2) Pada tanggal 24 Juni 2024 berisikan tulisan “Hati2 dengan Kyai dan Gus yang masih punya ambisi jadi kepala daerah. Tokoh agama cocoknya sebagai wakil untuk kontrol dan filter kebijakan sambil menampilkan identitas dan foto Bupati Sidoarjo K.H.Ahmad Muhdlor Ali, S.I.P.

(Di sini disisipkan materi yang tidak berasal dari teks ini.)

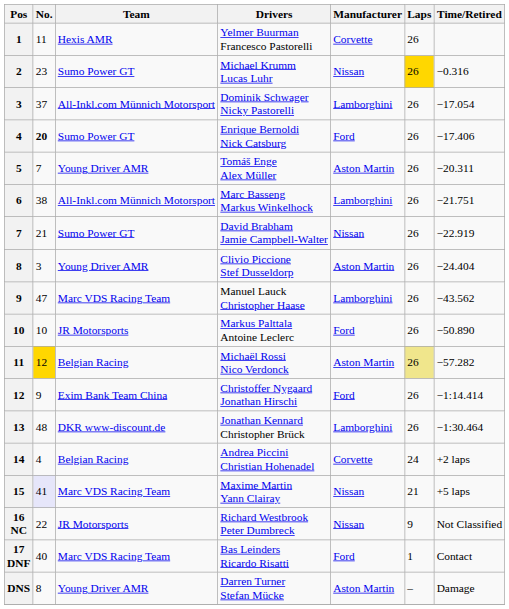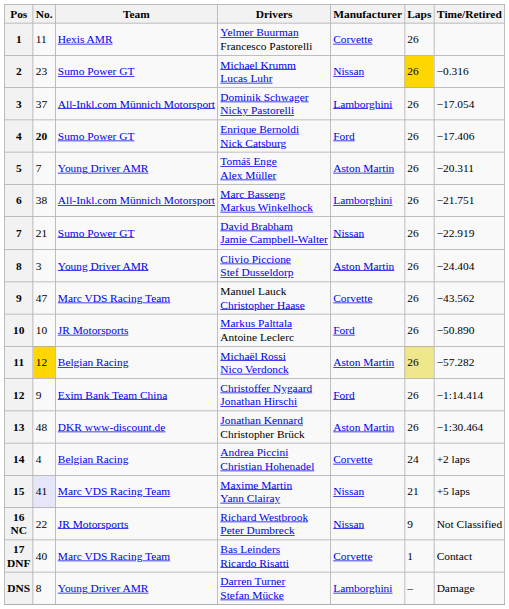Manuel Lauck Christopher Haase | Manufacturer: Lamborghini -> Corvette
Jonathan Kennard Christopher Brück | Manufacturer: Lamborghini -> Aston Martin
Bas Leinders Ricardo Risatti | Manufacturer: Ford -> Corvette
Darren Turner Stefan Mücke | Manufacturer: Aston Martin -> Lamborghini
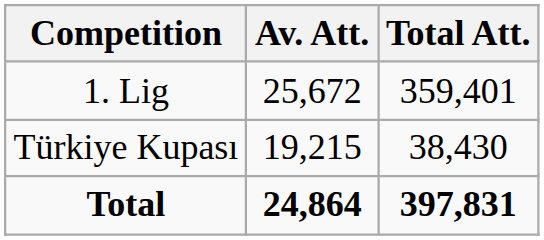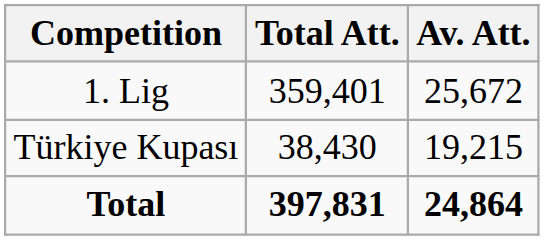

Dari hasil penyidikan anggota, sambungnya,adapun postingan tersebut diketahui oleh beberapa saksi kunci yang bertempat di Kantor GP Ansor Jember yang mana telah mendapatkan reaksi 14 (empat belas) like dan 43 (empat puluh tiga) komentar,” Postingan itu ramai diperbincangkan (HS) kemukan mengarsipkan kedua postingan tersebut,” ujar Bayu.
Dampak dari ulah tersangka, kata dia, telah menimbulkan respon dari komunitas Nahdatul Ulama dan Gerakan Pemuda Ansor yang tidak menerima atas isi dari postingan tersebut karena menimbulkan keresahan di masyarakat ” Dikhawatirkan akan berdampak pada permusuhan individu kelompok masyarakat tertentu dan selanjutnya mengadukan ke Polres Jember,” sambungnya.